|Liu, Cheng Kung|
|Latona, Nicholas - Nick|
|Lee, Joseph - Joe|
Submitted to: Journal of American Leather Chemists Association
Publication Type: Peer Reviewed Journal
Publication Acceptance Date: 12/3/2009
Publication Date: 4/1/2010
Citation: Liu, C., Latona, N.P., Lee, J. 2010. Acoustic emission studies for leather using dual sensors. Journal of American Leather Chemists Association. 105(4):109-115.

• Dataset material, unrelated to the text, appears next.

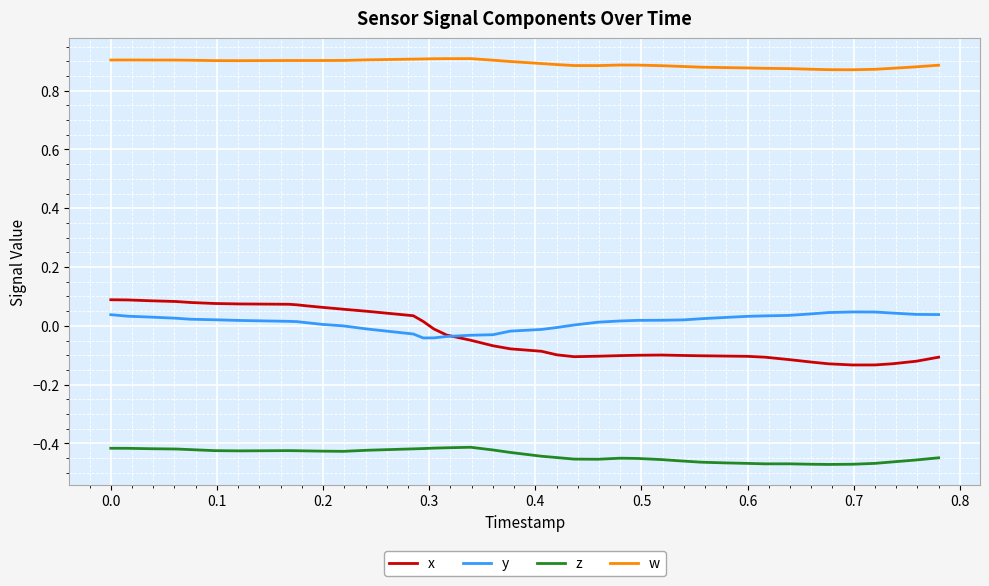

True or false: z and x cross at least once.

False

Interpretive Summary: We have been working on developing a nondestructive acoustic emission (AE) testing method to replace the traditional destructive testing methods for leather, thereby reducing the waste in the tanneries. This novel testing method measures ultrasonic sound waves emitted by the leather when it is deformed. In current work, we developed a method using AE signals captured from both the grain and corium sides simultaneously, thereby giving a more accurate assessment of the leather quality. The method can measure the quality of leather without wasting the leather as in traditional destructive testing. Our work provided a quality control/quality assurance method for manufacturing and the potential for being a standard testing method. In short, this research provides the industry with a nondestructive way in which to evaluate the quality of product without damaging the leather.
Technical Abstract: Since leather is sold by the square foot, destructive tests lessen the square footage of the material and infringe on the leather manufacturer’s total profit. Therefore there is a need for developing an instrument to perform nondestructive testing of the physical properties of leather. In this investigation, experiments were designed to pass leather test samples through a pair of rotational acoustic sensors, thereby enabling the collection of AE signals from both the grain and corium and provide a more accurate assessment of the quality of leather. Observations showed a strong correlation between the mechanical properties of leather and the corresponding cumulative acoustic energy. We also used this dynamic method to characterize the grain break of leather. Results showed that the difference in grain break could be determined from the amount of acoustic hits collected from moving the AE sensor over a leather sample. Observations showed the poorer the grain break, the more AE energy was detected. Data also demonstrated that the thicker samples tended to have poorer grain break. In short, this study demonstrated that the tensile strength, stiffness, toughness and grain break could be nondestructively determined by measuring the acoustic quantities with a pair of rotational sensors on both the corium and grain of leather.